### TASK DESCRIPTION
Please write out the rows again from the line containing "pose: elev=161.9 azim=32.6" through the end of the rows, inclusive, switching "pose" to "camera" and changing nothing else. Omit the pictures from your answer.

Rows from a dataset
------------
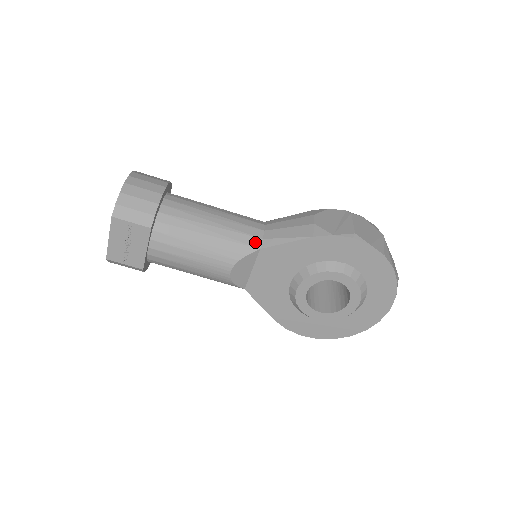
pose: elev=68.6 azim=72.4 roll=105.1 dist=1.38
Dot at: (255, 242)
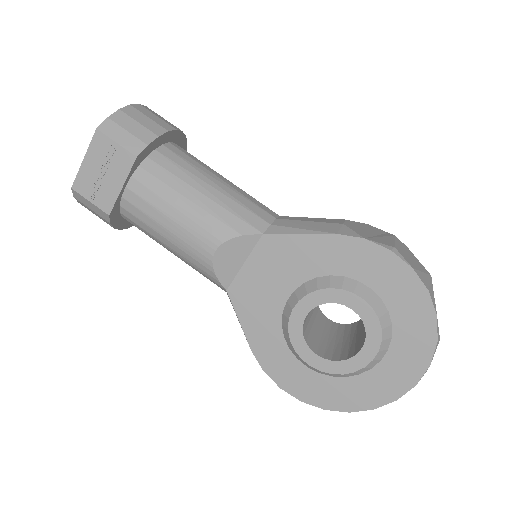
Dot at: (259, 224)
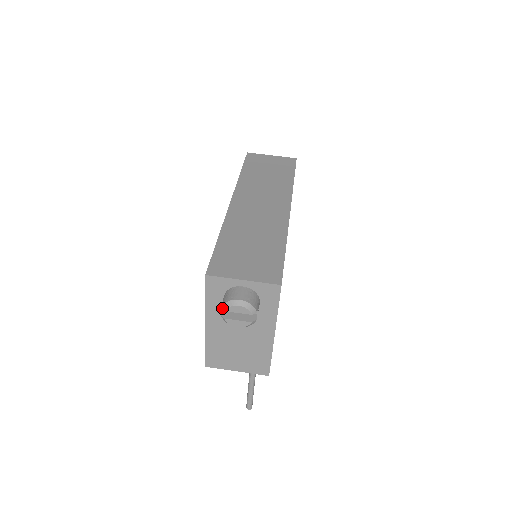
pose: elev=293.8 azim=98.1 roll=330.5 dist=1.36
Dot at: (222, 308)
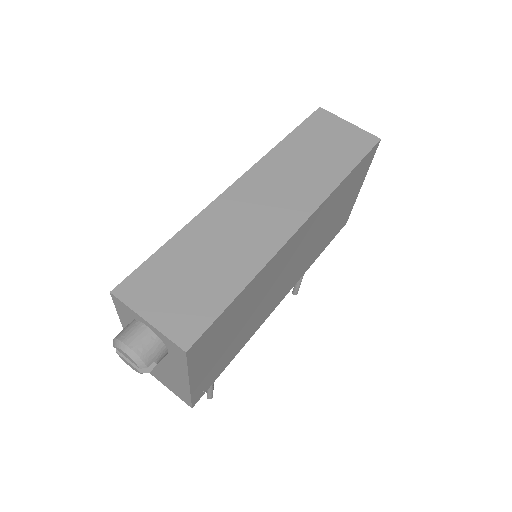
Dot at: (113, 341)
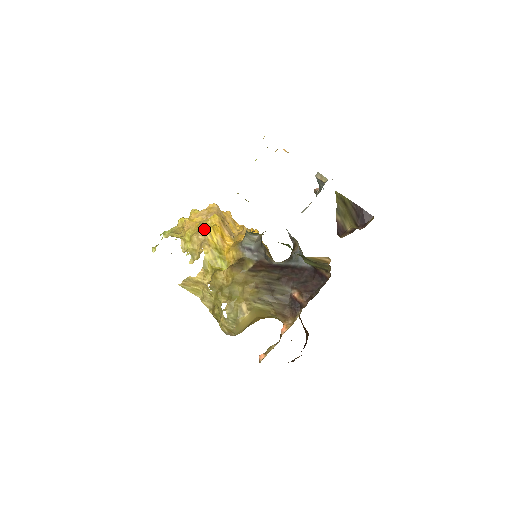
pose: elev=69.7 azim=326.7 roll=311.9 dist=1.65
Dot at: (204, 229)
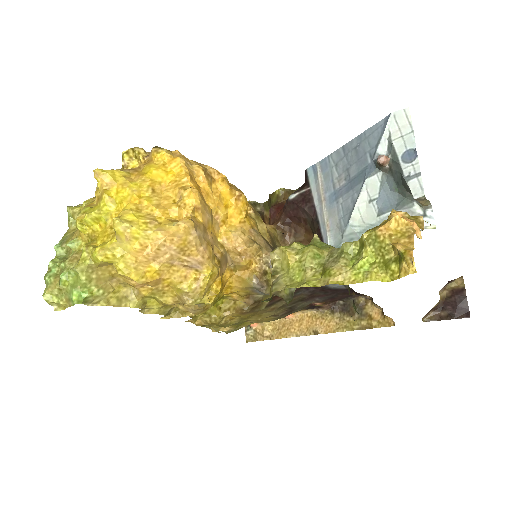
Dot at: (200, 304)
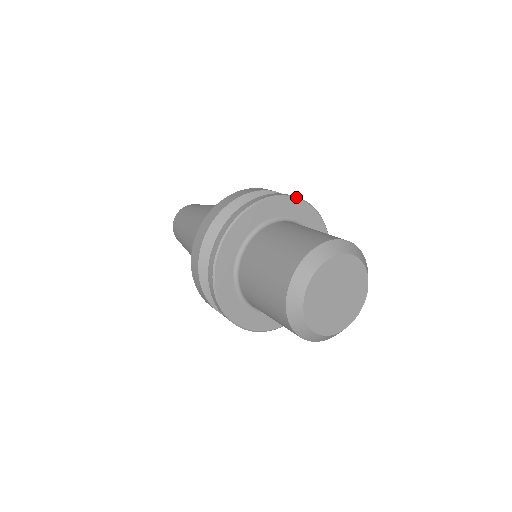
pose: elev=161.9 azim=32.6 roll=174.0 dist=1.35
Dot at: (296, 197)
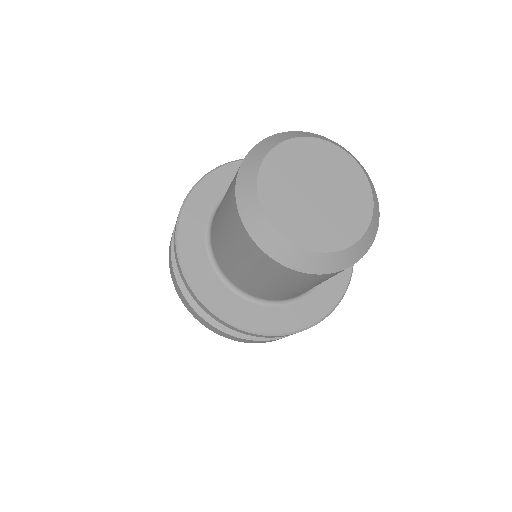
Dot at: occluded
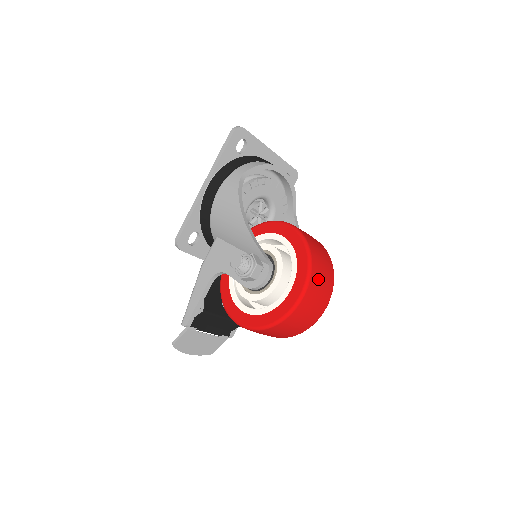
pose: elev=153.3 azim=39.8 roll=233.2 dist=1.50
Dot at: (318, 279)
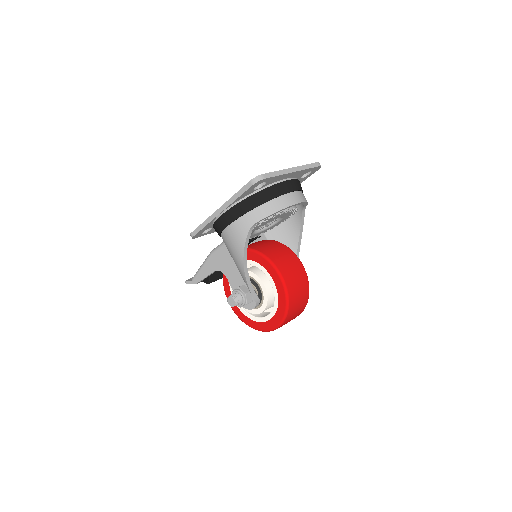
Dot at: (290, 319)
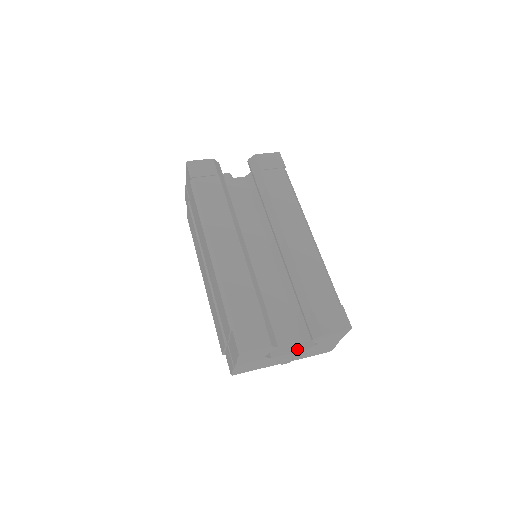
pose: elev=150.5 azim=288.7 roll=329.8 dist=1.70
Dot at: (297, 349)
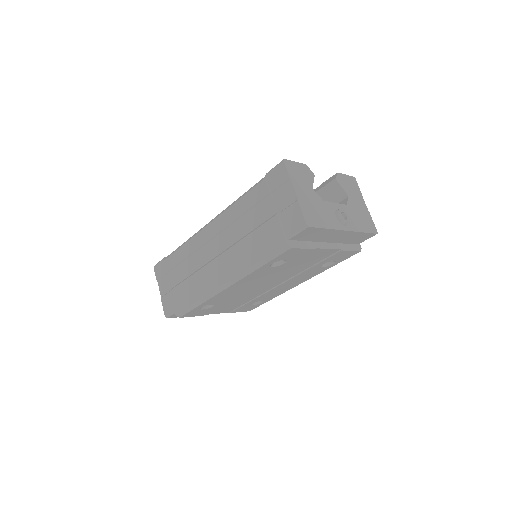
Dot at: occluded
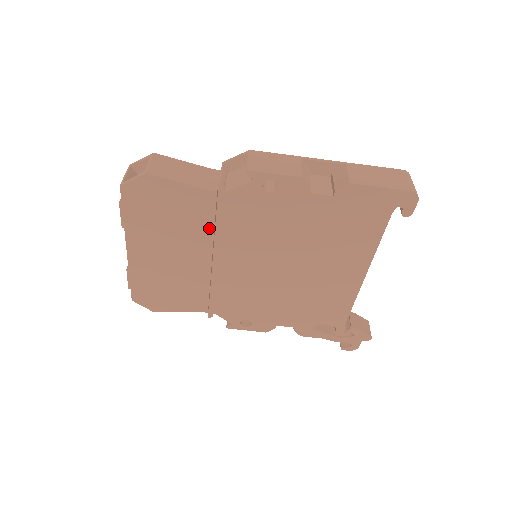
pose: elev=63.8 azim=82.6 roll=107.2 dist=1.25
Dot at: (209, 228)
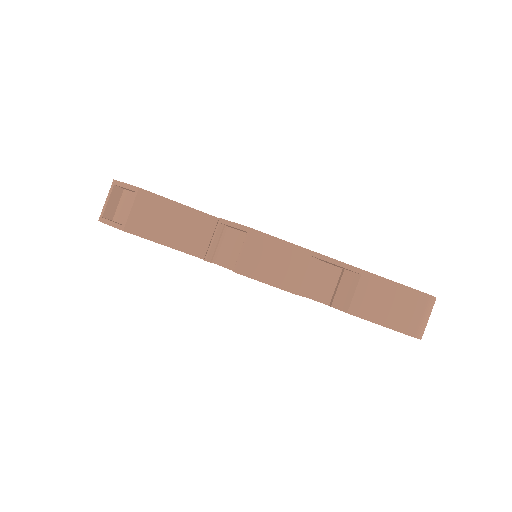
Dot at: occluded
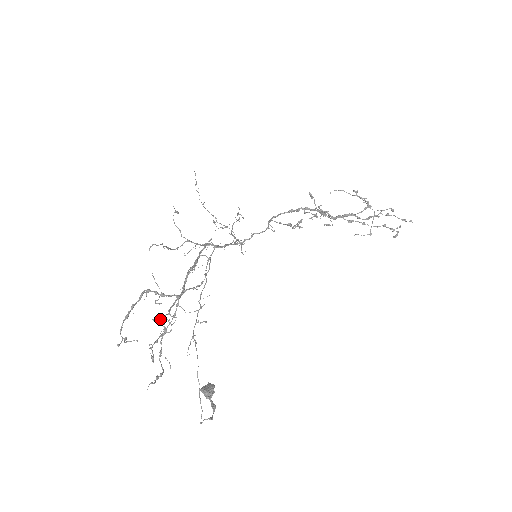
------------
### CORRECT RESPONSE
camera: elev=161.9 azim=32.6 roll=174.0 dist=1.35
Dot at: (296, 197)
Dot at: occluded
camera: elev=153.3 azim=39.8 roll=233.2 dist=1.50
Dot at: (318, 279)
Dot at: (290, 319)
camera: elev=150.5 azim=288.7 roll=329.8 dist=1.70
Dot at: (297, 349)
Dot at: occluded
camera: elev=63.8 azim=82.6 roll=107.2 dist=1.25
Dot at: (209, 228)
Dot at: occluded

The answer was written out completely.